Unable to run cloudquery syncs in parallel seeking configuration guidance

Hi CQ folks,

I am trying to run CloudQuery syncs in parallel, but it seems like the execution happens sequentially. Just curious if I am missing any setting in my configuration below that should be used to run the syncs from different sources in parallel.

kind: source
spec:
  name: aws-us-west-2
  registry: local
  path: /app/plugins/aws
  tables:
    - aws_*
  destinations: ["postgresql"]
  spec:
    concurrency: 100
    initialization_concurrency: 4
    aws_debug: false
    regions:
      - "us-west-2"
    org:
      member_role_name: ${MEMBER_ROLE_NAME}
      admin_account:
        id: dev
        role_arn: ${ASSUME_ROLE_ARN}
---
kind: source
spec:
  name: aws-ap-northeast-1
  registry: local
  path: /app/plugins/aws
  tables:
    - aws_*
  destinations: ["postgresql"]
  spec:
    concurrency: 100
    initialization_concurrency: 4
    aws_debug: false
    regions:
      - "ap-northeast-1"
    org:
      member_role_name: ${MEMBER_ROLE_NAME}
      admin_account:
        id: dev
        role_arn: ${ASSUME_ROLE_ARN}
---
kind: destination
spec:
  name: postgresql
  registry: local
  path: /app/plugins/postgresql
  write_mode: append
  spec:
    connection_string: ${PG_CONNECTION_STR}

Hi @selected-bonefish,

You are correct. All source blocks in a single sync will be executed sequentially. If you are interested in running syncs in parallel, you should put each source in its own container and run the containers in parallel.

It looks like you are using the AWS plugin, so I would suggest checking out the ECS Deployment guide to run parallel ECS tasks: ECS Deployment Guide.

Alternatively, you can run jobs in parallel on EKS or any Kubernetes cluster: Kubernetes Deployment Guide.

I see, thanks for the clarification. Not sure if it’s just me, but it seems like the doc (Running CloudQuery in Parallel) is kind of misleading. I will move each source to a different container. Thanks!

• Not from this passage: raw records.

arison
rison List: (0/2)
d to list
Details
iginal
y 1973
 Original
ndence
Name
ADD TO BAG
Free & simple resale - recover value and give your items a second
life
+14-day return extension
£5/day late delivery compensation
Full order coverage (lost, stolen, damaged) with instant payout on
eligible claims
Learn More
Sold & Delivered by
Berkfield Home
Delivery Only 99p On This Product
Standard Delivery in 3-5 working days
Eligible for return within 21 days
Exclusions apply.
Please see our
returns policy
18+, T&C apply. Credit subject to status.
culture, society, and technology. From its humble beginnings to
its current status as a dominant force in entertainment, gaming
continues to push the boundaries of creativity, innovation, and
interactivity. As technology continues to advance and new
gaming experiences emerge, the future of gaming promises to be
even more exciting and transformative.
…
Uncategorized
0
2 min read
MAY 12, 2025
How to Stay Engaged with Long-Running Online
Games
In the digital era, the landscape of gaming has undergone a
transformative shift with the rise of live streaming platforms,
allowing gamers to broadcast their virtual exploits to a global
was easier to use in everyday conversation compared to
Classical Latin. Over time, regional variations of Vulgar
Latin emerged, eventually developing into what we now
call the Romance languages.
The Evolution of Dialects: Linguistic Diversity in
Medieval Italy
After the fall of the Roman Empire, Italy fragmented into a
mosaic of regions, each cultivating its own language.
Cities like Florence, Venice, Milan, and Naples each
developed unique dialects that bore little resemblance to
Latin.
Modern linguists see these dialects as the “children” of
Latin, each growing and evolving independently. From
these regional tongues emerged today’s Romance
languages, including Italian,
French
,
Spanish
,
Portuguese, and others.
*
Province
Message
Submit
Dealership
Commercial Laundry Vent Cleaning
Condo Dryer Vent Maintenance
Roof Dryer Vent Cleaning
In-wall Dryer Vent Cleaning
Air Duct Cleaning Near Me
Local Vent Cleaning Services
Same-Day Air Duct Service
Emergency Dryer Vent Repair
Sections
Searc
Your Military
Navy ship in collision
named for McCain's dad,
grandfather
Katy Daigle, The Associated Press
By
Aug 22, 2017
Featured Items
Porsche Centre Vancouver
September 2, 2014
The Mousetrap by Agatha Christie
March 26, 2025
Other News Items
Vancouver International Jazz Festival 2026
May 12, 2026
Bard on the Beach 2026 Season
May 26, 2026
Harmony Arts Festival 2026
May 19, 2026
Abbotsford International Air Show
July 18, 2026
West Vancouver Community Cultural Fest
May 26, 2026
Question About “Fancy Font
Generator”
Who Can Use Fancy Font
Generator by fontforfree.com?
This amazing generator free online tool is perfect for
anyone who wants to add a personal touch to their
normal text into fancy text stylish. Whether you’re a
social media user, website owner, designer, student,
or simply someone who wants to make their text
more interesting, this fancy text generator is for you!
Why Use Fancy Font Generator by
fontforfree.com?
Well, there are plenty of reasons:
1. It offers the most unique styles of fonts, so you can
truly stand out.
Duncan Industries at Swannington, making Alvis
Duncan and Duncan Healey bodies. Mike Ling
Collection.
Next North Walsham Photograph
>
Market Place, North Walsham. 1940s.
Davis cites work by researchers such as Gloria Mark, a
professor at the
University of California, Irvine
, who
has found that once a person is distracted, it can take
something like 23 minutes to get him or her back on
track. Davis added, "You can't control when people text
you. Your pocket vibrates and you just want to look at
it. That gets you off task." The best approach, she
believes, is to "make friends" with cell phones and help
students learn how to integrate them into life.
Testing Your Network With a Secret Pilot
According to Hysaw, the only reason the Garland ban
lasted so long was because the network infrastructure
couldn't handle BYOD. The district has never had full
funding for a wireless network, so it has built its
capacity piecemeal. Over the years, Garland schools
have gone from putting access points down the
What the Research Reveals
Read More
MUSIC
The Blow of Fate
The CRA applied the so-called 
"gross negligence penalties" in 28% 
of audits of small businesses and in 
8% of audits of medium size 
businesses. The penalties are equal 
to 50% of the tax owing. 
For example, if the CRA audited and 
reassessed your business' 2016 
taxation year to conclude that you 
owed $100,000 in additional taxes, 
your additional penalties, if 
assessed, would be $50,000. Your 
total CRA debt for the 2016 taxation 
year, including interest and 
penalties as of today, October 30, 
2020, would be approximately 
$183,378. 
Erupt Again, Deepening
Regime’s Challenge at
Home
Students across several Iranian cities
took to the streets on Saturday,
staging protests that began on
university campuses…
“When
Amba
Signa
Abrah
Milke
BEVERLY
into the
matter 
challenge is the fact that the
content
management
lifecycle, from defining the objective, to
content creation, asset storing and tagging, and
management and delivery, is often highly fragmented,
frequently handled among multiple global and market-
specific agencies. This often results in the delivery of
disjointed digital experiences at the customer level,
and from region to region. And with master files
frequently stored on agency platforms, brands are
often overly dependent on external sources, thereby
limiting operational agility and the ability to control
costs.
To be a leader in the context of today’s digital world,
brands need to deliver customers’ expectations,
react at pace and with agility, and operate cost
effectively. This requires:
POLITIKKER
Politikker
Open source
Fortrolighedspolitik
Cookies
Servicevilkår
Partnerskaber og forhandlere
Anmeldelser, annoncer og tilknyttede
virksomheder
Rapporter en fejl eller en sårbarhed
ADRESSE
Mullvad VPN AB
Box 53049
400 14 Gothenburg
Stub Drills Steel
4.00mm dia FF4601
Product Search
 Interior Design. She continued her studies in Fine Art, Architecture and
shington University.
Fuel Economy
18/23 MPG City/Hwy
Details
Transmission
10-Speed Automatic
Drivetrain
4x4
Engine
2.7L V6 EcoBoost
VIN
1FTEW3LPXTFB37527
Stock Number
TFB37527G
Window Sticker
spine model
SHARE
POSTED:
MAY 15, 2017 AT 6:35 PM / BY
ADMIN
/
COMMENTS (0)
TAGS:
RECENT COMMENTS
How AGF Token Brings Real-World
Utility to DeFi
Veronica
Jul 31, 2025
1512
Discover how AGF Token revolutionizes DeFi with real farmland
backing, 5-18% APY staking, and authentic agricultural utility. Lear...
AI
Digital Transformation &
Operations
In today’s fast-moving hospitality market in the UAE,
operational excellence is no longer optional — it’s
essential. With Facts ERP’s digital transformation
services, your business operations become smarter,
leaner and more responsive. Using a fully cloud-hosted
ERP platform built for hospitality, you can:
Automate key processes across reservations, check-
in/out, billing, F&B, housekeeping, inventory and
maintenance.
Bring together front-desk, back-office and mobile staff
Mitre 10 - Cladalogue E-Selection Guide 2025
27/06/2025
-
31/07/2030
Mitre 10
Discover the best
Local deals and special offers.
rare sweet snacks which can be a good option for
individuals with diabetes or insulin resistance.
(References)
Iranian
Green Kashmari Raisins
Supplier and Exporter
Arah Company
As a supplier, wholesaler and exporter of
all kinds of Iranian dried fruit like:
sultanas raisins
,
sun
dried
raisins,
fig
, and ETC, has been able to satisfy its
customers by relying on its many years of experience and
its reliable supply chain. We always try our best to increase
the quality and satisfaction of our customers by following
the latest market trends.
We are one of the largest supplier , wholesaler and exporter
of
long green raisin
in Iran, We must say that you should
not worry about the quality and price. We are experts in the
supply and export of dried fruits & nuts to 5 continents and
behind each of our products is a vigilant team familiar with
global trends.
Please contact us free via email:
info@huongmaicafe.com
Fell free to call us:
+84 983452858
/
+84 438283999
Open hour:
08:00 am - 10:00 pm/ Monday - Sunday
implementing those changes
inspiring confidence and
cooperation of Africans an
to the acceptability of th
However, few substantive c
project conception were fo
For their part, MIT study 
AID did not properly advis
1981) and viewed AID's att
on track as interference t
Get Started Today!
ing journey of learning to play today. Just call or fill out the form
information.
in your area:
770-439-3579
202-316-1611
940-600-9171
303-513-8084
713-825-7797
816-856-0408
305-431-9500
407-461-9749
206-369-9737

Thanks for that feedback! If you can point me to the piece that tripped you up, we will rework it to be less ambiguous.

The documentation at Running CloudQuery in Parallel | CloudQuery implies that a config file with multiple source blocks will run in parallel.

When splitting a sync into multiple source-integration configurations to be run in parallel

Secondly, if a config file has multiple sources, how does it affect the “sharding” feature?